I recently received a message on our facebook page from a fan who made a great point: We don’t talk about women enough.

“I want to offer a critique as to your choice of article topics.  As two men traveling alone, how does gender impact your daily decisions? Can you imagine what precautions you would have to take were there a female component to your journey?”

Thinking about it, I realized she was right: we often fail to show how gender roles play out in places we’re traveling. Needless to say, there’s a lot to discuss. So Morgan and I decided to take up our fan’s cue and share some of the ways we think this trip would have been different had we done Postulate One as a pair of females. We came up with four broad categories:

Access to Culture

Right off the bat, being female would have barred us from some male-dominated institutions along our route. A couple examples: Women are not allowed to enter the traditional tea houses of Turkey – especially those outside large cities. Similarly, workingmen’s bars in Indian towns are usually devoid of estrogen. In both cases, they are regarded as sanctuaries for men, and trying to enter one as a woman would provoke a fierce response.

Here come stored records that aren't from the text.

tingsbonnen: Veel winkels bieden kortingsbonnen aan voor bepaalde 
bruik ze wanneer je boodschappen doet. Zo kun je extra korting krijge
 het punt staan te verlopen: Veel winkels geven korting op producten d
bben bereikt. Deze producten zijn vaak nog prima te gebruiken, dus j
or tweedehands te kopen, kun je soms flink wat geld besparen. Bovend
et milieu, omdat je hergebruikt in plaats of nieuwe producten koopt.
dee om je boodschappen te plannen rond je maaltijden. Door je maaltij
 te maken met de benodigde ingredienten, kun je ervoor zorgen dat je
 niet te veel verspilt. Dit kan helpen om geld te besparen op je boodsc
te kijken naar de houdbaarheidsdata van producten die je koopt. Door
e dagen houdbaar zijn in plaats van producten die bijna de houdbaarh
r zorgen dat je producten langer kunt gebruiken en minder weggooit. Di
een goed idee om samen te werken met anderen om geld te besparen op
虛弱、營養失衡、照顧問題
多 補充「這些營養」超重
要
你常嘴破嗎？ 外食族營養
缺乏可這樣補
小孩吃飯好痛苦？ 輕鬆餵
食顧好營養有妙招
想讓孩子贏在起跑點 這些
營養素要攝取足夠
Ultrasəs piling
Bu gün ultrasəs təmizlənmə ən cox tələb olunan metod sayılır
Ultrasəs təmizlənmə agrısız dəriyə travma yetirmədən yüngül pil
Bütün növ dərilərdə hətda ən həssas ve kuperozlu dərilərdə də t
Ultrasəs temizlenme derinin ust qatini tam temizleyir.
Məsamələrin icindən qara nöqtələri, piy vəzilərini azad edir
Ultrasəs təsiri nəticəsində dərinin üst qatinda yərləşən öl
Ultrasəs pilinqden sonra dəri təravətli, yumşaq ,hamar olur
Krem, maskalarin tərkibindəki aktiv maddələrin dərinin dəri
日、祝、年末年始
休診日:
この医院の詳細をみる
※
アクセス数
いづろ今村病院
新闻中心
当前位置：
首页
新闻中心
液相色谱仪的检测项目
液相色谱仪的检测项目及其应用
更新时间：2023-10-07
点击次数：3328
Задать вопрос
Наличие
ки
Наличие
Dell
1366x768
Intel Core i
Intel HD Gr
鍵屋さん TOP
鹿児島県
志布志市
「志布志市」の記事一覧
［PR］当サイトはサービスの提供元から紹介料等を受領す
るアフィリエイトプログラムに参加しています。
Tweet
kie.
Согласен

What’s important isn’t that female travelers would miss out on Turkish Chai or Indian Malt Liquor; it’s that these institutions were central to our understanding of how those societies operated. They were where tales of hardship were exchanged in stories or drowned in alcohol; they were where business deals were made, and family allegiances cemented. They were where men let their guards down to talk about politics and religion and sexual desires in a candidness that wasn’t appropriate on the street.

In one Turkish village, we asked a man what his wife did while he spent hours at the tea house each evening. The tea house was the only business open late at night.

“She waits for me at home,” he responded.

As female travelers, we’d probably have been resigned to our hotel room.

Journalism

Pursuing stories as journalists would have been different as females. To begin with, I admit that we probably would have covered more female characters. A glance through our stories shows that the vast majority of characters are men, partly because access to them was easier and we related more. But in some countries it also would have been difficult to gain the trust of male sources who aren’t used to female strangers asking them personal questions. Again, I go to India – where interviewing men from a cotton farming village about their alcoholism wouldn’t have been appropriate. By the same token however, the wives in Brahmanapally were too shy to talk to us, and maybe if we were females they would have opened up.

Additionally, the majority of nonfiction authors we’ve read in our free time are men. Out of the last 24 narrative journalism books I’ve read, only 5 have been authored by women. Much of this has been unconscious, but the result is that many of our stories follow suit, covering topics more appealing to guys – like our story about boxing in Thailand, or extreme mountain climbing in Georgia. There are many topics we’ve missed out on that two female journalists would have picked up.